Илья Ильич, подскочив к дочери, вырвал у оторопевшей девушки из рук «Крестьянку», порвал надвое, бросил на пол и стал топтать ногами, выкрикивая:
– Что со мной? Нет, вы посмотрите, она еще спрашивает, что со мной!
В таком бешенстве Верочка отца еще никогда не видела. Подоспела и Вера Пантелеевна, пытавшаяся утихомирить супруга, но что у нее никак не получилось.
– Готовься, мать, бабкой скоро станешь! – вдруг заявил Чесноков.

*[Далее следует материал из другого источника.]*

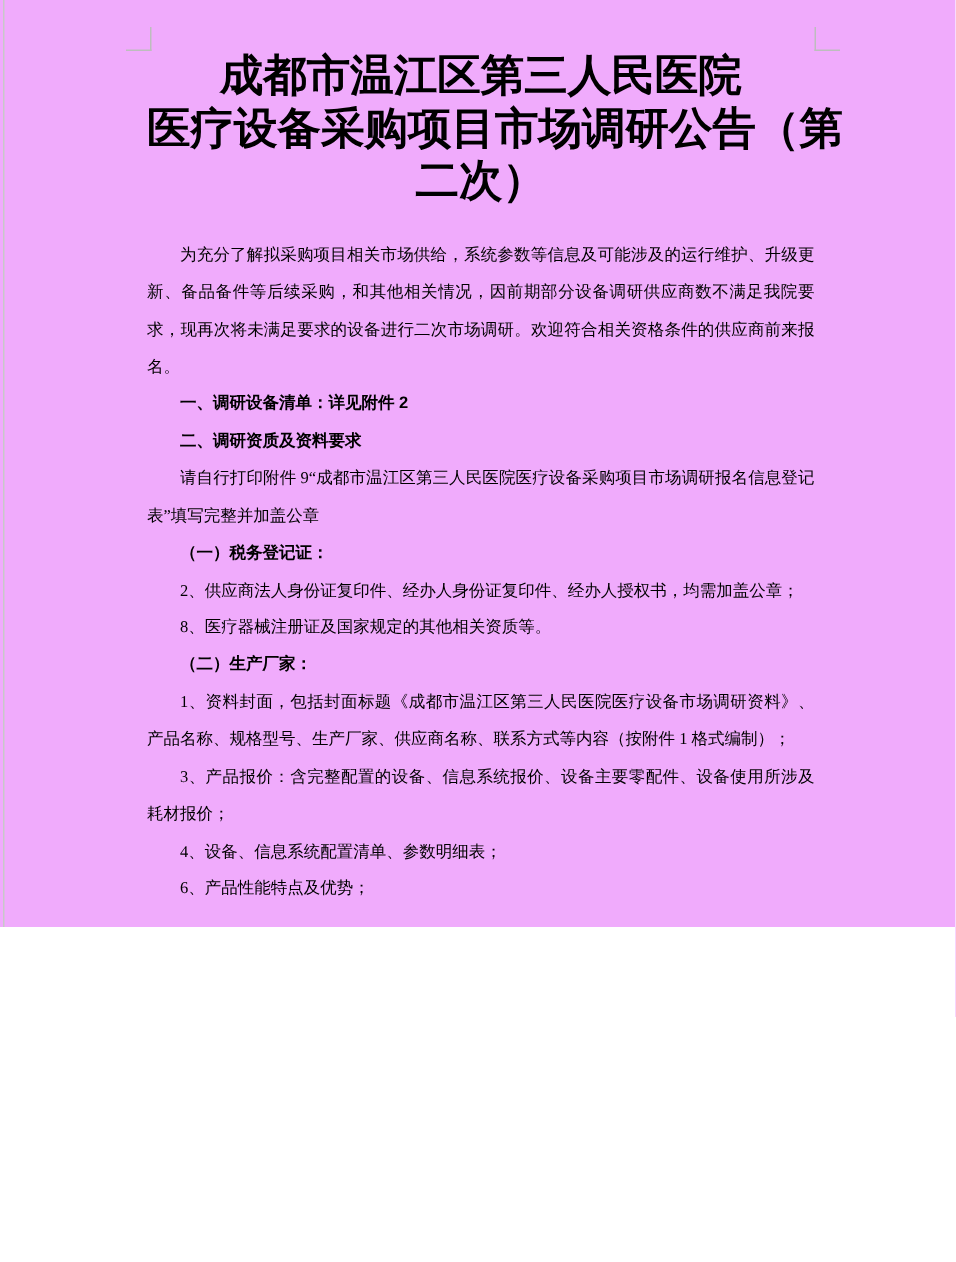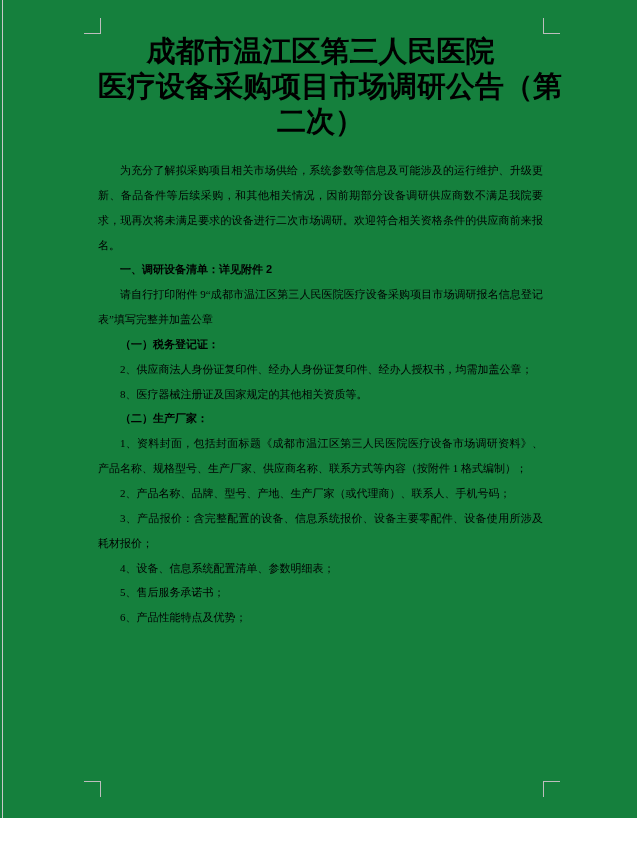--- a/index.html
+++ b/index.html
@@ -3,22 +3,22 @@
 <meta charset="utf-8">
 <style>
   html, body {
     margin: 0;
     padding: 0;
     background: #ffffff;
   }
   .page {
     position: relative;
     width: 637px;
-    height: 818px;
-    background: #15803d;
+    height: 618px;
+    background: #f0abfc;
     overflow: hidden;
     color: #000000;
     font-family: "Liberation Serif", serif;
   }
   
   .edge {
     position: absolute;
     background: #c8c8c8;
   }
   .edge-left   { left: 2px; top: 0; width: 1px; height: 841px; }
@@ -88,26 +88,25 @@
 
   <h1 class="doc-title">
     <span class="title-line">成都市温江区第三人民医院</span>
     <span class="title-line">医疗设备采购项目市场调研公告（第</span>
     <span class="title-line">二次）</span>
   </h1>
 
   <div class="doc-body" id="doc-body">
       <p class="">为充分了解拟采购项目相关市场供给，系统参数等信息及可能涉及的运行维护、升级更新、备品备件等后续采购，和其他相关情况，因前期部分设备调研供应商数不满足我院要求，现再次将未满足要求的设备进行二次市场调研。欢迎符合相关资格条件的供应商前来报名。</p>
       <p class="hei">一、调研设备清单：详见附件 2</p>
+      <p class="hei">二、调研资质及资料要求</p>
       <p class="">请自行打印附件 9“成都市温江区第三人民医院医疗设备采购项目市场调研报名信息登记表”填写完整并加盖公章</p>
       <p class="hei">（一）税务登记证：</p>
       <p class="">2、供应商法人身份证复印件、经办人身份证复印件、经办人授权书，均需加盖公章；</p>
       <p class="">8、医疗器械注册证及国家规定的其他相关资质等。</p>
       <p class="hei">（二）生产厂家：</p>
       <p class="">1、资料封面，包括封面标题《成都市温江区第三人民医院医疗设备市场调研资料》、产品名称、规格型号、生产厂家、供应商名称、联系方式等内容（按附件 1 格式编制）；</p>
-      <p class="">2、产品名称、品牌、型号、产地、生产厂家（或代理商）、联系人、手机号码；</p>
       <p class="">3、产品报价：含完整配置的设备、信息系统报价、设备主要零配件、设备使用所涉及耗材报价；</p>
       <p class="">4、设备、信息系统配置清单、参数明细表；</p>
-      <p class="">5、售后服务承诺书；</p>
       <p class="">6、产品性能特点及优势；</p>
     </div>
 
 </div>
 
 </body></html>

Верочка несколько мгновений переваривала отцовскую фразу, а потом выдохнула:
– Папа, о чем ты?
Илья Ильич настаивал на своем:
– Кто этот прохвост? С кем ты якшаешься? Ну, я ему его поганую женилку с корнем-то выдеру! Он у меня попляшет, мерзавец! Да я его по стенке размажу! Говори, кто паскудник?
Верочка, заливаясь слезами, произнесла:
– Папочка, я... я разве... Нет, не может быть, чтобы я...
– Да, да, дочка, ты беременна! – воскликнул Илья Ильич. – Спасибо доктору – как только результаты пришли, он тотчас мне сообщил. И обещал, что больше никто не узнает.